A pesar de la opresión, la resistencia fue una constante. Los indígenas nos rebelamos contra la encomienda y el tributo, y los africanos esclavizados crearon comunidades de cimarrones, donde reconstruían sus vidas lejos del yugo de los amos. Es en este contexto de lucha donde las historias de ambos grupos se fusionan, especialmente en zonas de refugio y mestizaje. El estado de Guerrero es un ejemplo paradigmático de esta confluencia. La Costa Chica de Guerrero, hogar de comunidades como Cuajinicuilapa, ha sido históricamente un territorio de encuentro entre poblaciones africanas e indígenas. La llegada de personas esclavizadas a los puertos de Acapulco y Veracruz, y su posterior dispersión en haciendas ganaderas y de caña de azúcar, propició un mestizaje cultural y biológico que dio origen a lo que hoy se conoce como la población afromexicana o afroindígena. En esta región, la cultura, la música, la danza (como la “Danza de los Diablos”) y la cosmovisión son un testimonio vivo de esa rica fusión.

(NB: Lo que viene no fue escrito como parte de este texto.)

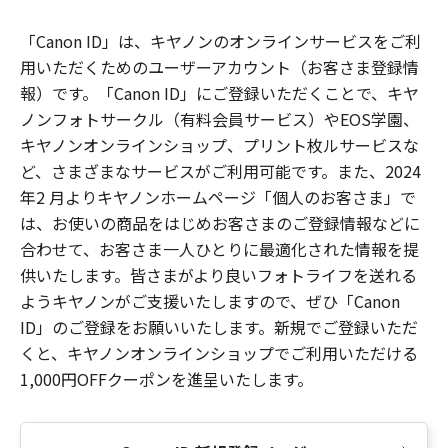
「Canon ID」は、キヤノンのオンラインサービスをご利
用いただくためのユーザーアカウント（お客さま登録情
報）です。「Canon ID」にご登録いただくことで、キヤ
ノンフォトサークル（有料会員サービス）やEOS学園、
キヤノンオンラインショップ、プリント枚ルサービスな
ど、さまざまなサービスがご利用可能です。また、2024
年2 月よりキヤノンホームページ「個人のお客さま」で
は、お使いの商品をはじめお客さまのご登録情報などに
合わせて、お客さま一人ひとりに最適化された情報を提
供いたします。皆さまがより良いフォトライフを送れる
ようキヤノンがご支援いたしますので、ぜひ「Canon
ID」のご登録をお願いいたします。新規でご登録いただ
くと、キヤノンオンラインショップでご利用いただける
1,000円OFFクーポンを進呈いたします。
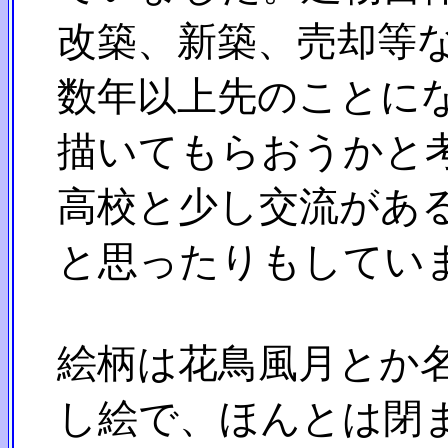
改築、新築、売却等な
数年以上先のことにな
描いてもらおうかと考
高校と少し交流がある
と思ったりもしてい
絵柄は花鳥風月とか名
し絵で、ほんとは閉ま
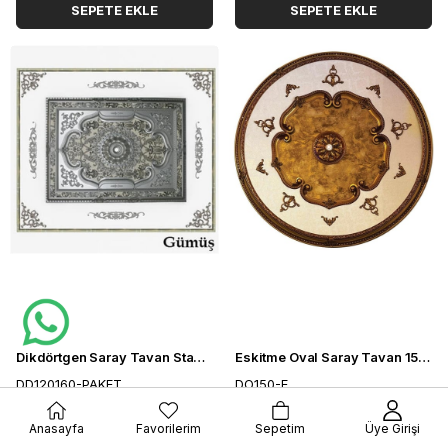
SEPETE EKLE
SEPETE EKLE
Dikdörtgen Saray Tavan Standart Paketi 120-160cm (5*4)
Eskitme Oval Saray Tavan 150 cm
DD120160-PAKET
DO150-E
$99.32
$88.28
Anasayfa
Favorilerim
Sepetim
Üye Girişi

En la lucha por la independencia de México, la participación de los afrodescendientes e indígenas fue crucial, a menudo liderada por figuras que representaban esa “tercera raíz”. Personajes como Vicente Guerrero, segundo presidente de México, o el general José María Morelos y Pavón, a quienes se les atribuye herencia afrodescendiente, no solo combatieron por la libertad del país, sino también por la abolición de la esclavitud y la igualdad social. Su lucha, junto a la de otros como Valerio Trujano, evidenció que el movimiento de independencia no era solo una rebelión contra la Corona española, sino también una reivindicación de los derechos de los grupos históricamente marginados.
En la actualidad, el legado de la esclavitud y la colonización se manifiesta en las persistentes desigualdades sociales y económicas que enfrentan tanto las comunidades afrodescendientes como las indígenas. La marginación histórica, la falta de acceso a servicios básicos y la discriminación sistémica son realidades compartidas que demuestran que la lucha por el reconocimiento y la justicia está lejos de terminar. El Día Internacional de los Afrodescendientes nos recuerda que su historia no es un capítulo cerrado, sino un llamado a la acción para erradicar el racismo, valorar la diversidad cultural y trabajar por sociedades más equitativas. La experiencia compartida de afrodescendientes e indígenas, particularmente evidente en lugares como Guerrero, nos enseña que su lucha es una sola, unida por el hilo de la resistencia y la defensa de la dignidad humana.